Task statement: Please give the count of lines below that include "Order" and leave out everything else.
*** Begin section ***
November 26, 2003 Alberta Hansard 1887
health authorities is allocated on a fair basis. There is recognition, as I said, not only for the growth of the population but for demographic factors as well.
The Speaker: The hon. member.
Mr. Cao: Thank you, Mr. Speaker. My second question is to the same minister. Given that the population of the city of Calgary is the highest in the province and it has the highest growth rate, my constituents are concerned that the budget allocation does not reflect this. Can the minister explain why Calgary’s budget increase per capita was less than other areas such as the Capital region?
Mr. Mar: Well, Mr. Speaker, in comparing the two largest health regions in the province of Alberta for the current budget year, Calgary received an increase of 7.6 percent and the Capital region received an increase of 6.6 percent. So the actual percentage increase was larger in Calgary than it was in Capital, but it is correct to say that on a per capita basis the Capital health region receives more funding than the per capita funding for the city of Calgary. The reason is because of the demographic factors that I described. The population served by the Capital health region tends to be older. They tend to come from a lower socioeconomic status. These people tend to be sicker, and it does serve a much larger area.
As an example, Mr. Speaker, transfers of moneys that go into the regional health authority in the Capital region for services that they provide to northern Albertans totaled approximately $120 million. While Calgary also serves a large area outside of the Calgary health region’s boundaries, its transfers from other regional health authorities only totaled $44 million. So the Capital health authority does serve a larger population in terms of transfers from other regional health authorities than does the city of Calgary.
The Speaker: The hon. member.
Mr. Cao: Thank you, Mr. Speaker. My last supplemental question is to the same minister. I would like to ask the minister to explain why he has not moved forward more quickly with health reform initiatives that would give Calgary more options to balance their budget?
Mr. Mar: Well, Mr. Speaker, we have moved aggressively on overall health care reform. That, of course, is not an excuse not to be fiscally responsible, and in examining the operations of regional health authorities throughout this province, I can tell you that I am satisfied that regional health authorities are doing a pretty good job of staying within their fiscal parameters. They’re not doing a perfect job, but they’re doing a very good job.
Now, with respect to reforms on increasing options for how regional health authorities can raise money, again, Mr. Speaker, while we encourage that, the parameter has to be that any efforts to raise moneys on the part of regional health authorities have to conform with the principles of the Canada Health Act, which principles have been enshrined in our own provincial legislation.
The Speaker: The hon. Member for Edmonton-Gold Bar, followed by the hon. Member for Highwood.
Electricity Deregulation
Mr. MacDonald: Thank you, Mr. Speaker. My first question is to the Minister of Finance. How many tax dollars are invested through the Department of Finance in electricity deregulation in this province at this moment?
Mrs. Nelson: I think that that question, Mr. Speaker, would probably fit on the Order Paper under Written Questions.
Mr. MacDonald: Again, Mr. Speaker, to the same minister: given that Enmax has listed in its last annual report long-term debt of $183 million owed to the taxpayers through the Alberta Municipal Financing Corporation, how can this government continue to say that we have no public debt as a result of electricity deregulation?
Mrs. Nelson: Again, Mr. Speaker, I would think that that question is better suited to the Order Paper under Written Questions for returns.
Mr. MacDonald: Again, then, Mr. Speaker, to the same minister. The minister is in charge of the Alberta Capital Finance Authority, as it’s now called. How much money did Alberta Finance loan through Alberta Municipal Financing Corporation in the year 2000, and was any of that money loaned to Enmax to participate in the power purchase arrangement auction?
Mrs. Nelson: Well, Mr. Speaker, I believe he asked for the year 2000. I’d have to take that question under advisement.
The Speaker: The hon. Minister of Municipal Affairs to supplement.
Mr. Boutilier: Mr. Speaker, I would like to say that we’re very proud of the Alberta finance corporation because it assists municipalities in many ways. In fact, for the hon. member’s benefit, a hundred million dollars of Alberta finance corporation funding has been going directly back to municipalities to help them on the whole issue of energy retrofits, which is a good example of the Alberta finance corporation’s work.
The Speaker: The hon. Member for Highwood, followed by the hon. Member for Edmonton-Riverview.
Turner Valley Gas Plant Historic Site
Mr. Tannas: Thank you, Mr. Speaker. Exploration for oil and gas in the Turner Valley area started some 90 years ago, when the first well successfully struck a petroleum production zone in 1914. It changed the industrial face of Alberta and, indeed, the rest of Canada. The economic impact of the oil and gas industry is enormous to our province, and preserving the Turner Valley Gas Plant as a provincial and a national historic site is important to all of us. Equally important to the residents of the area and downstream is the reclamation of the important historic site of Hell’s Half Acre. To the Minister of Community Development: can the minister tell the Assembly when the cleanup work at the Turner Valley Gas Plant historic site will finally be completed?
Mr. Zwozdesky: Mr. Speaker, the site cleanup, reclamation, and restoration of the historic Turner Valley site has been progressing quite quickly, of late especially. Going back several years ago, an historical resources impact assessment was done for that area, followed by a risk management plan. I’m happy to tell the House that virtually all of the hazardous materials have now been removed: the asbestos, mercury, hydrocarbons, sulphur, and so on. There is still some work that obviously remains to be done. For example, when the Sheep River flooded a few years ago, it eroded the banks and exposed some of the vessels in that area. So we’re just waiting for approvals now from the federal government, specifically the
*** End section ***
*** Begin section ***
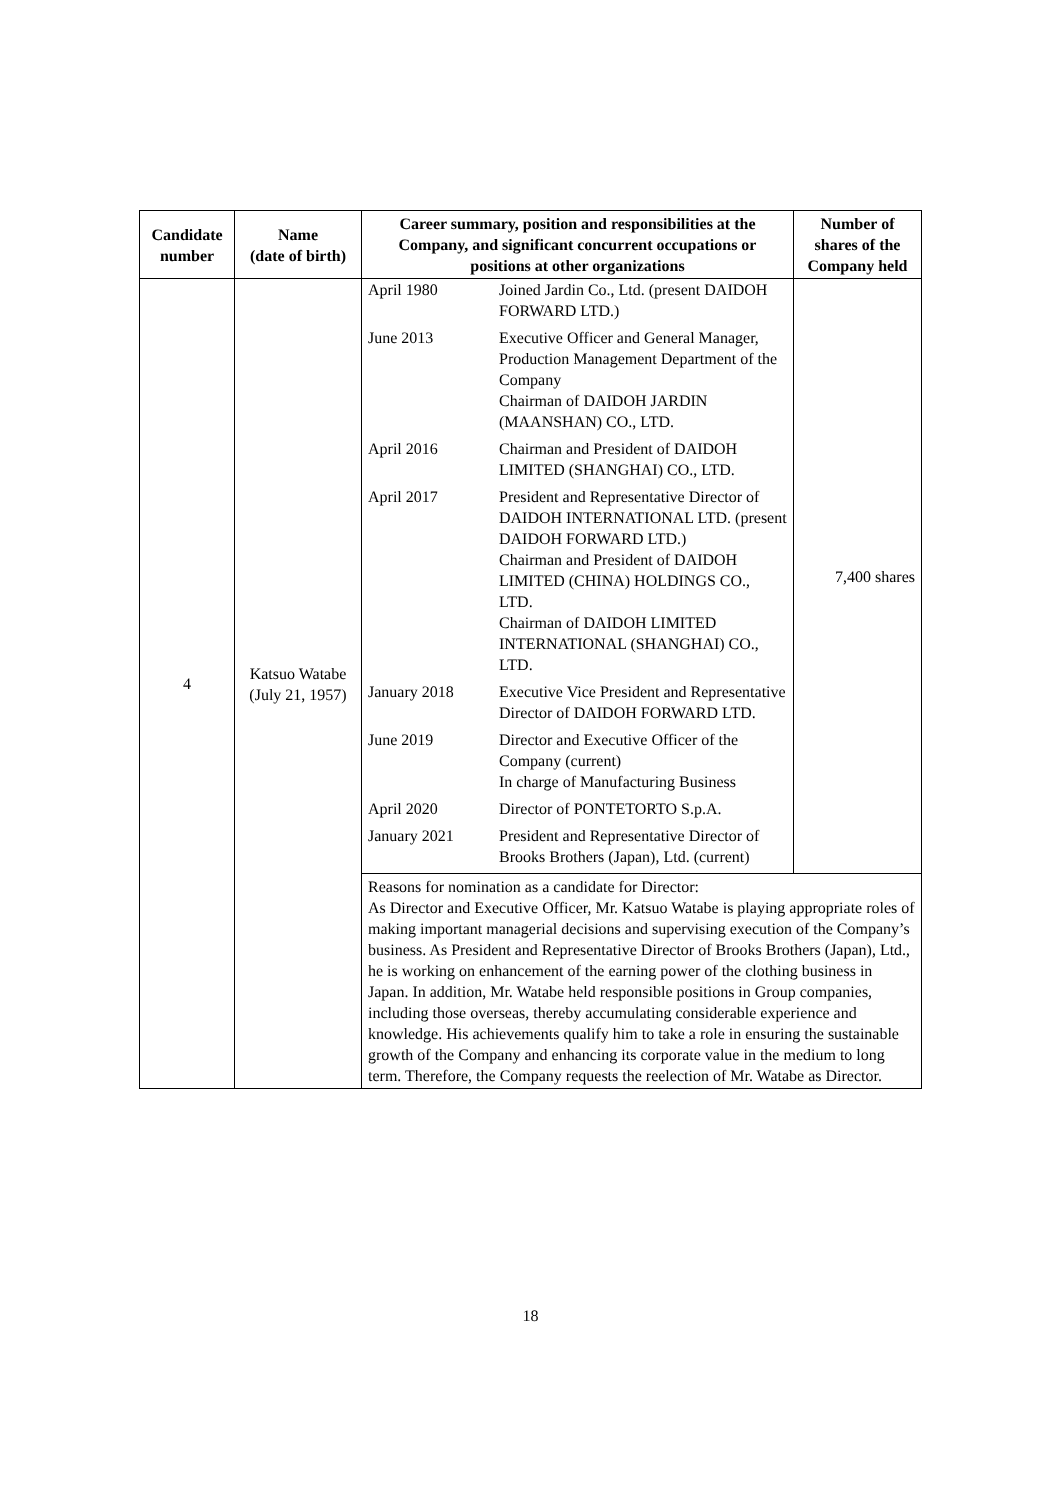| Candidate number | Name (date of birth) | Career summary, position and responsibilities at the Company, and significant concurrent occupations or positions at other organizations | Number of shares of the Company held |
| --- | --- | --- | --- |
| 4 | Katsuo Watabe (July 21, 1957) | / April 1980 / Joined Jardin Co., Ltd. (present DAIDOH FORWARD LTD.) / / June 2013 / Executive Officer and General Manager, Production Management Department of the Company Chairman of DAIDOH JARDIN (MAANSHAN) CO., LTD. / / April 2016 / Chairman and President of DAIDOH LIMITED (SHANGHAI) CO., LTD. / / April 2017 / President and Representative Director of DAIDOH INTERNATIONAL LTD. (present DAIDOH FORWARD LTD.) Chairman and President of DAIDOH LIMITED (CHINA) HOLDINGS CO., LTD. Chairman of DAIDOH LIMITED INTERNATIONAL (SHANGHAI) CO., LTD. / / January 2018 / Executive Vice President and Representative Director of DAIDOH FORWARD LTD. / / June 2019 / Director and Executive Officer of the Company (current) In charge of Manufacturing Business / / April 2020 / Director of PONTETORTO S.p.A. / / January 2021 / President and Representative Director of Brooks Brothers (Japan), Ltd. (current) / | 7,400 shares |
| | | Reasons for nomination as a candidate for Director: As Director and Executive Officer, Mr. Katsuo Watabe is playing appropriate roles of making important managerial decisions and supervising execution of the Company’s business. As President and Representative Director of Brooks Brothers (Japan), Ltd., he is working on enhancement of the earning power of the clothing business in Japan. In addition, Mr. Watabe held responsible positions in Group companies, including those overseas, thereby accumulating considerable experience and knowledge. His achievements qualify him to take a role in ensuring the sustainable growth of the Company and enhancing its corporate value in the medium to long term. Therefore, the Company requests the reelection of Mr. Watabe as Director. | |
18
*** End section ***
Result: 2